Regia di Greta Gerwig vedi scheda film
Ho fatto fatica a rimanere seduto sulla poltroncina della sala fino alla fine della proiezione. Avevo l’impressione di affogare in una indesiderata melassa di dolci sentimenti, sentimentalismi e gigionerie varie, un susseguirsi di sequenze in cui quelle quattro adolescenti rimbalzavano come quattro palline da tennis.
A questo punto è legittimo chiedersi se abbiano ragione i detrattori di Greta Gerwig oppure se il film sia semplicemente, come capita a tanti, un passo falso nella carriera. Oppure, ancora, la domanda da porsi è se sia una regista sopravvalutata.
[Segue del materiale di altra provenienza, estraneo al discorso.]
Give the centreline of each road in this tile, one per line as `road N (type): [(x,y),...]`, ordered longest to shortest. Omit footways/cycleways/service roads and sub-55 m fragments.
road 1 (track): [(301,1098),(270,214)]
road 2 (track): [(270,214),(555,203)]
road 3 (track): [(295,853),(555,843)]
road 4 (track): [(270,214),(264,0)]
Eppure, in Lady Bird (recensione) il suo esordio in solitario (in precedenza c’era stato un film a quattro mani) fu per molti (me compreso) un ottimo lancio nel mondo degli autori: aveva saputo illustrare un certo ambiente familiare e le inquietudini giovanili di una ragazza alla vigilia del suo debutto nel mondo, un vero romanzo di formazione. Mai però si potrebbe usare questo termine per il film in questione, essendo il romanzone di Louisa May Alcott uno di quei libri che meglio definiscono l’adolescenza e la crescita di alcune ragazzine, pur tenendo presente i tempi in cui si svolgono i fatti. Invero credo che la maturazione dell’individuo segua sempre un percorso più o meno identico a prescindere dai periodi storici in cui avviene, che in ogni caso ne condiziona il ritmo e la stabilizzazione. Meglio ancora, come in questo caso, quando la nota scrittrice ottocentesca ha la possibilità e le risorse mentali di scriverne abbondantemente e con minuziosità, avendo pubblicato due romanzi separati poi riuniti undici anni dopo in un unico libro. Libro di grande successo e sempre letto, molto gradito dalle giovanissime, a cui maggiormente questo film si rivolge.
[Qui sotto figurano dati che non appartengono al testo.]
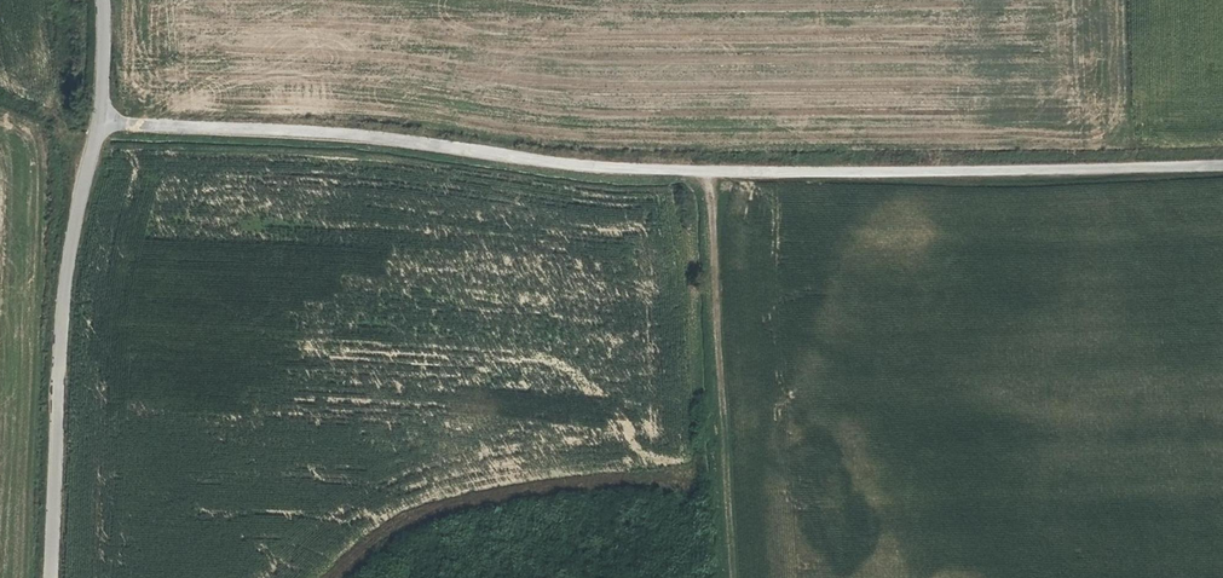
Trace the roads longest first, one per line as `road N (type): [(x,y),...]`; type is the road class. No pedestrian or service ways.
road 1 (unclassified): [(1222,165),(675,170),(347,133),(99,121)]
road 2 (unclassified): [(51,577),(66,272),(99,121)]
road 3 (track): [(731,577),(711,170)]
road 4 (unclassified): [(99,121),(99,0)]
Il mio poco incoraggiante giudizio è però condizionato gravemente dal fatto che non ho letto il romanzo, né me lo propongo, essendo molto lontano da quelli che sono i generi letterari che arricchiscono la mia biblioteca. Motivo per cui mi astengo da fare paragoni tra le due opere e ragionamenti sulla trasposizione, che in ogni caso ritengo ormai da molti anni un errore: nel dare una opinione bisognerebbe sempre tenere distinti i due campi, quello letterario e quello cinematografico, perché un regista, se ne ha la possibilità, deve adattare il libro di partenza alla sua idea personale e farne una propria opera, senza però mai stravolgerlo. Quindi mi atterrò a ciò che mi ha impressionato di più guardando il film.
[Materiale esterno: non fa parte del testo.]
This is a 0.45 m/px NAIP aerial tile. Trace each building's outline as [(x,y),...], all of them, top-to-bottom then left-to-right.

Ho fatto fatica a rimanere seduto sulla poltroncina della sala fino alla fine della proiezione. Avevo l’impressione di affogare in una indesiderata melassa di dolci sentimenti, sentimentalismi e gigionerie varie, un susseguirsi di sequenze in cui quelle quattro adolescenti (quattro attrici capaci di ben altro tipo di recitazione) rimbalzavano come quattro palline da tennis, tenute assieme da una mamma così amorevole e cristianamente generosa che da un momento all’altro avrebbe mostrato perfino le stimmate di santa.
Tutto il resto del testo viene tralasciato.